▶ [DATASET RECORDS]

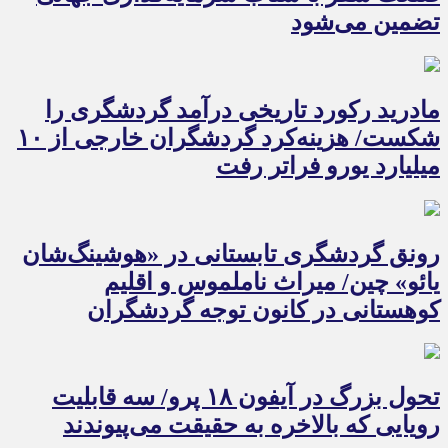
تضمین می‌شود
مادرید رکورد تاریخی درآمد گردشگری را
شکست/ هزینه‌کرد گردشگران خارجی از ۱۰
میلیارد یورو فراتر رفت
رونق گردشگری تابستانی در «هوشینگ‌شان
یائو» چین/ میراث ناملموس و اقلیم
کوهستانی در کانون توجه گردشگران
تحول بزرگ در آیفون ۱۸ پرو/ سه قابلیت
رویایی که بالاخره به حقیقت می‌پیوندند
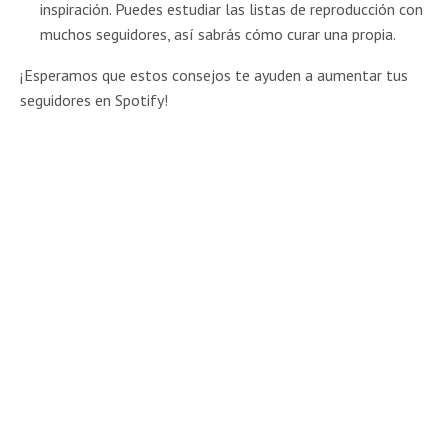
inspiración. Puedes estudiar las listas de reproducción con
muchos seguidores, así sabrás cómo curar una propia.
¡Esperamos que estos consejos te ayuden a aumentar tus
seguidores en Spotify!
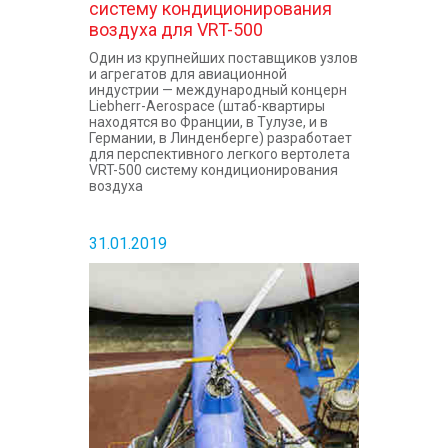
систему кондиционирования
воздуха для VRT-500
Один из крупнейших поставщиков узлов
и агрегатов для авиационной
индустрии — международный концерн
Liebherr-Aerospace (штаб-квартиры
находятся во Франции, в Тулузе, и в
Германии, в Линденберге) разработает
для перспективного легкого вертолета
VRT-500 систему кондиционирования
воздуха
31.01.2019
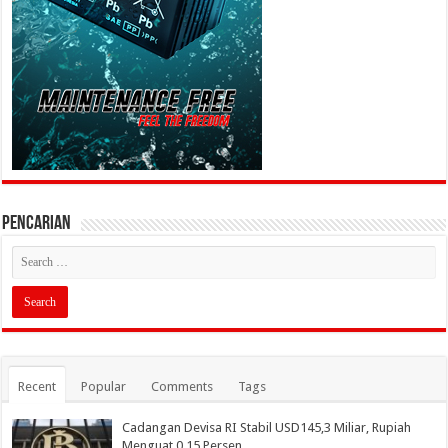
PENCARIAN
Recent
Popular
Comments
Tags
Cadangan Devisa RI Stabil USD145,3 Miliar, Rupiah
Menguat 0,15 Persen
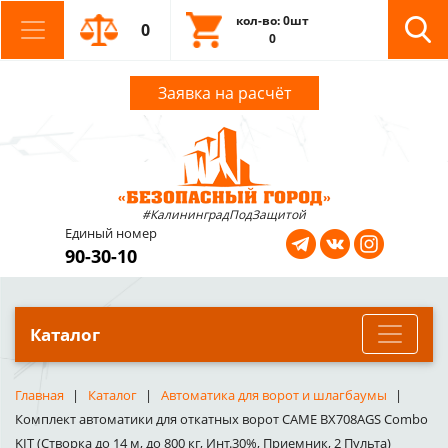
кол-во: 0шт
0
0
Заявка на расчёт
#КалининградПодЗащитой
Единый номер
90-30-10
Каталог
Главная
Каталог
Автоматика для ворот и шлагбаумы
Комплект автоматики для откатных ворот CAME BX708AGS Combo
KIT (Створка до 14 м, до 800 кг, Инт.30%, Приемник, 2 Пульта)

▶ [WORK TO COMPLETE] Restate the records above word for word, without the pictures.

▶ [OUTPUT BELOW]
تضمین می‌شود
مادرید رکورد تاریخی درآمد گردشگری را
شکست/ هزینه‌کرد گردشگران خارجی از ۱۰
میلیارد یورو فراتر رفت
رونق گردشگری تابستانی در «هوشینگ‌شان
یائو» چین/ میراث ناملموس و اقلیم
کوهستانی در کانون توجه گردشگران
تحول بزرگ در آیفون ۱۸ پرو/ سه قابلیت
رویایی که بالاخره به حقیقت می‌پیوندند
inspiración. Puedes estudiar las listas de reproducción con
muchos seguidores, así sabrás cómo curar una propia.
¡Esperamos que estos consejos te ayuden a aumentar tus
seguidores en Spotify!
систему кондиционирования
воздуха для VRT-500
Один из крупнейших поставщиков узлов
и агрегатов для авиационной
индустрии — международный концерн
Liebherr-Aerospace (штаб-квартиры
находятся во Франции, в Тулузе, и в
Германии, в Линденберге) разработает
для перспективного легкого вертолета
VRT-500 систему кондиционирования
воздуха
31.01.2019
PENCARIAN
Recent
Popular
Comments
Tags
Cadangan Devisa RI Stabil USD145,3 Miliar, Rupiah
Menguat 0,15 Persen
кол-во: 0шт
0
0
Заявка на расчёт
#КалининградПодЗащитой
Единый номер
90-30-10
Каталог
Главная
Каталог
Автоматика для ворот и шлагбаумы
Комплект автоматики для откатных ворот CAME BX708AGS Combo
KIT (Створка до 14 м, до 800 кг, Инт.30%, Приемник, 2 Пульта)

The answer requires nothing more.